ALCOOLODÉPENDANCE : Supprimer la récompense en ciblant quelques neurones
Ces scientifiques de University of North Carolina viennent de découvrir un circuit neuronal clé qui régule la consommation d'alcool : l'activité d'un groupe particulier de neurones dans une zone cérébrale spécifique semble en effet déterminer la préférence pour l'éthanol. Cette découverte, documentée dans le Journal of Neuroscience ouvre une piste prometteuse pour réduire l’appétence pour l’alcool, mais permet aussi de mieux comprendre le passage d’une consommation occasionnelle à une dépendance problématique.
On sait qu’une zone du cerveau, le noyau central de l'amygdale joue un rôle important dans la consommation d'alcool- et dans d’autres troubles émotionnels. On connait moins les types de cellules cérébrales et leurs projections dans d'autres zones du cerveau qui sont impliqués dans ces comportements. Cette équipe de l’Université de Caroline du Nord vient d’identifier des neurones spécifiques dans le noyau central de l'amygdale impliqués dans la « récompense » liée à la consommation d'alcool.
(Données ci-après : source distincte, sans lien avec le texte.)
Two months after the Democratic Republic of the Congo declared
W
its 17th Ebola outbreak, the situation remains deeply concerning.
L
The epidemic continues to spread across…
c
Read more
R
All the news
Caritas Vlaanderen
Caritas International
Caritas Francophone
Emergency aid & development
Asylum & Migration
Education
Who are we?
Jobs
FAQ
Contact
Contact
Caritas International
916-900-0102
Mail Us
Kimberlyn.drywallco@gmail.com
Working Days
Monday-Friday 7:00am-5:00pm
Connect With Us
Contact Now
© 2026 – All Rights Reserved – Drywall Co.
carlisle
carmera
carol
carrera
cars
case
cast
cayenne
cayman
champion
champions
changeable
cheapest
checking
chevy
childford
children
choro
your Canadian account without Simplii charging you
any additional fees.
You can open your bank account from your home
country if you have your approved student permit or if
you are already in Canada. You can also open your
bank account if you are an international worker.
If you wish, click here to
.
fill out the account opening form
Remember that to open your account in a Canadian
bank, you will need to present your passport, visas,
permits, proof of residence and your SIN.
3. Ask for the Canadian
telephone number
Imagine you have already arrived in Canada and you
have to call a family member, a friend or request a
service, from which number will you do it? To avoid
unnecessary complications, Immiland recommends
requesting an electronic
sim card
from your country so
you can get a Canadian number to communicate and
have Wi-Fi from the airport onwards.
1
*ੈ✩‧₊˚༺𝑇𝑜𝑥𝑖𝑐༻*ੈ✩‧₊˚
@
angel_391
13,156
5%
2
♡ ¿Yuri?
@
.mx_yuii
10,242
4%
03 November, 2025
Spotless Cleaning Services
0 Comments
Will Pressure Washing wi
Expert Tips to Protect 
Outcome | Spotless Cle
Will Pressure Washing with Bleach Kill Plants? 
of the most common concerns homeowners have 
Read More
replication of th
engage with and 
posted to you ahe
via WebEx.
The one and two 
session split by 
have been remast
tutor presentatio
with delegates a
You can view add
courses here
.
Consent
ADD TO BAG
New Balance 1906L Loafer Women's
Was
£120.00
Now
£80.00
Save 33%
Et de ces neurones « partent » des projections qui forment un circuit neural clé dans la consommation d’alcool.
Ces neurones activent, avec l'alcool, le système de récompense
Quels neurones ? Il s’agit des neurones à neurotensine (en vert sur visuel), présents dans le noyau central de l'amygdale : les chercheurs montrent chez des souris mâles, que ces neurones sont activés par la consommation d'éthanol in vivo et que l'ablation génétique de ces neurones permet de réduire et la consommation et la préférence d'éthanol chez des animaux non dépendants. De plus, cette « ablation » ne semble pas avoir d’impact sur la préférence pour les sucres.
Quel circuit ? Les chercheurs montrent également que les projections les plus robustes de ces neurones à neurotensine de l’amygdale partent vers le noyau parabrachial, une zone du cerveau déjà documentée comme impliquée dans les comportements alimentaires, l'aversion à certains goûts et l'alerte. Lorsque les scientifiques stimulent par optogénétique ces projections neuronales, la consommation d'éthanol (et de solutions de saccharose et de saccharine) augmente. Ces données suggèrent que ce circuit influence l'expression des phénotypes liés à la récompense et favorise la consommation d'éthanol et de fluides agréables au goût.
De premiers résultats expérimentaux mais prometteurs : le fait que ces neurones activent le système de récompense, que des niveaux extrêmement faibles de consommation d'alcool activent ces cellules, et que l'activation de ces neurones conduisent à l’augmentation de la consommation d’alcool suggère qu'ils constituent une cible prometteuse pour lutter contre l’alcoolodépendance, explique l'auteur principal, le Dr Zoe McElligott, professeur de psychiatrie et de pharmacologie. « En comprenant la fonction de ce circuit, nous pourrons mieux prédire ce qui se passe dans le cerveau des personnes qui passent d'une consommation occasionnelle à une consommation régulière et excessive ».
Dans cette étude, les chercheurs ont utilisé des technologies génétiques pour montrer que des lésions ou l'ablation sélective des neurones à neurotensine de l’amygdale permettaient de réduire la consommation d’alcool chez l’animal, sans « toucher » à d’autres neurones ou modifier d’autres comportements. Ce traitement ne semble pas non plus affecter la consommation d'autres liquides sucrés. De longues recherches seront encore nécessaires pour valider ces premiers résultats chez l’Homme. En particulier il reste à découvrir quelles populations de neurones dans le noyau parabrachial reçoivent les entrées ou projections de ces neurones.
Mais, à terme, comprendre intégralement comment fonctionne ce circuit, pourrait être la clé pour aider les personnes souffrant de troubles liés à la consommation d'alcool.